The total institutional
holding has increased by 10 per cent during this period. Small cap
companies make up 10% of the total market capitalization, but the
institutional holding is only at 5.3 per cent of their total holding. In
December 2017 small cap companies made 16 per cent of the total market
capitalization. The biggest contribution in the market drop was the
forced selling by the domestic institutions. As prices dropped, it
forces other investors to move out and seek performing asset classes
such as the large caps, the note said.
The note said that whether
MFs actually do the entire re-allocation or whether they merge their
multi cap schemes into the large cap schemes is an unknown.
"Irrespective
of the amount that actually gets re-allocated, just the anticipation
could bring in fresh capital in small/mid cap schemes under MFs, PMS'
and AIFs. It doesn't take much inflow to move stocks in this universe,"
the note said.
The research notes that the impact cost of actual
exits was as high as 15 times in the small cap space. This means that if
one was to invest fresh capital of Rs 1,000 crore in the small cap
companies, on an average their market cap would go up by Rs 15,000
crore. There will not be enough sellers available when the expectation
is that this space would do well in presence of forced buyers.
"Even
if we assume that only half (Rs 13,500 crore) the capital would be
re-allocated by the MFs and assume that there will be no fresh inflows
in the small cap companies by other investors and in addition even if we
assume that the buying impact would be half (7.5x), the increase in the
market cap of the small cap universe would be more than Rs 1 lakh which
is around 36% increase in total market cap (currently Rs 2.80 lakh
crore) of the small cap companies," the research said.
This step
would benefit more than 1000 companies compared to just 100 companies
that benefited by the 2018 circular. In an environment when debt raising
is multiple times difficult for the smaller companies, this SEBI
triggered change would help equity raising capability of these
companies.
HDFC Securities said in a note that given the size of
multicap funds and higher allocation especially to smallcap stocks; some
concerns have been raised about achieving the prescribed investment
limits without creating a bubble in small and midcap stocks.
The
AUM of smallcap stocks across equity categories (excluding sectoral) as
on July 2020 is Rs 68,109 crore – compare this with Rs 28,000 crore
worth fresh buying required.
"These stocks have less free float
availability, relatively lower volumes, corporate governance issues and
higher impact cost (both at the time of getting in and getting out).

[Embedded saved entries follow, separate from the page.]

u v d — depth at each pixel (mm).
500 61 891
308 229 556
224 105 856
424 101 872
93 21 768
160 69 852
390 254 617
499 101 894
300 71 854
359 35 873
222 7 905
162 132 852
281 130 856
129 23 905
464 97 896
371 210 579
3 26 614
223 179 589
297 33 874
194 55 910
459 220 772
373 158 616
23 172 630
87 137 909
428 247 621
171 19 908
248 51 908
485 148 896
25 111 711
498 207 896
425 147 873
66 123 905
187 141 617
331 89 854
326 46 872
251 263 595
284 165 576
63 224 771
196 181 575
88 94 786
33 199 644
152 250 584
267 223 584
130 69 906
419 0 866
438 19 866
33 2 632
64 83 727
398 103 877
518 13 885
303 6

Also, liquidity issues in smallcap stocks could get compounded in bear
markets when these funds face redemption pressure and are required to
sell small cap stocks where impact costs could be large," it said.
Schemes
requiring the least reshuffling include multicap funds from Invesco,
IDFC and Nippon, while schemes requiring the most reshuffling include
Kotak Standard, HDFC Equity, Motilal Multicap 35, Axis and Canara Robeco
Eq diversified fund, HFDC Securities said.